Taką propozycję - jak poinformowała w piątek prokurator Isabel Lopez Riera - przedstawiciele procesowi Argentyńczyka złożyli sędziemu, który będzie decydował o wykonaniu kary. W maju 2017 Sąd Najwyższy Hiszpanii odrzucił apelację złożoną przez prawników Messiego i utrzymał wyrok w mocy.

Reklama

Hiszpańska procedura karna przewiduje takie rozwiązanie dla skazanych po raz pierwszy, gdy wyrok jest niższy niż 24 miesiące pozbawienia wolności.

Grzywna jest przewidziana przepisami, prokuratura nie widzi powodu, aby nie wyrazić zgody na takie rozwiązanie - potwierdziła Lopez Riera.

Swojego stanowiska w sprawie nie ujawnił jeszcze pełnomocnik rządu, reprezentujący hiszpańskie urzędy skarbowe. Można się jednak spodziewać także jego pozytywnej opinii, co będzie zgodne z procedurą.

Adwokaci Messiego zaproponowali także, że ojciec piłkarza Jorge Messi skazany w tym samym procesie na 21 miesięcy (później wyrok został skrócony do 15 miesięcy), jest gotowy zapłacić grzywnę wynoszącą 360 tysięcy euro za zawieszenie kary pozbawienia wolności.

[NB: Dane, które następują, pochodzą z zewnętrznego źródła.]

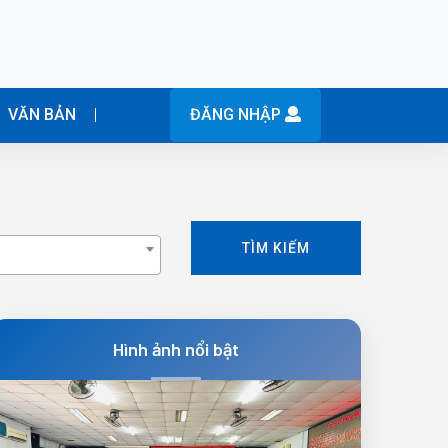
VĂN BẢN
ĐĂNG NHẬP
TÌM KIẾM
Hình ảnh nổi bật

W piątek w porannym wydaniu ukazujący się w Barcelonie dziennik "La Vanguardia" napisał, że prokuratura jest skłonna przyjąć grzywnę w wysokości 255 tysięcy euro w zamian za 21-miesięczną karę pozbawienia wolności, jaką otrzymał Messi.

Na początku lipca 2016 roku Messi i jego ojciec Jorge zostali skazani na karę po 21 miesięcy więzienia oraz grzywny w wysokości, odpowiednio, dwóch i półtora miliona euro.

Reklama

Messi został uznany winnym trzech zarzutów podatkowych. Za te same czyny skazany został jego ojciec i zarazem menedżer. Chodzi o przestępstwa dokonane w latach 2007-09.

Sąd uznał ich winnymi unikania odprowadzenia do Urzędu Skarbowego sumy ok. 4,2 mln euro przy pomocy skomplikowanej sieci fikcyjnych firm założonych w rajach podatkowych w Belize i Urugwaju - podatku z tytułu praw do wykorzystania wizerunku piłkarza.

W trakcie procesu prawnicy reprezentujący Urząd Skarbowy wnosili o wyższą karę dla obu Messich, ale też taką, która nie przekraczała okresu 24 miesięcy.

Messi nie był jedynym piłkarzem Barcelony, który ma kłopoty z powodu podatków. Grzywną w wysokości ok. 47 milionów euro ukarano Brazylijczyka Neymara za nieprawidłowości finansowe w ojczyźnie, a w 2015 roku na 12 miesięcy więzienia w Hiszpanii skazano Argentyńczyka Javiera Mascherano.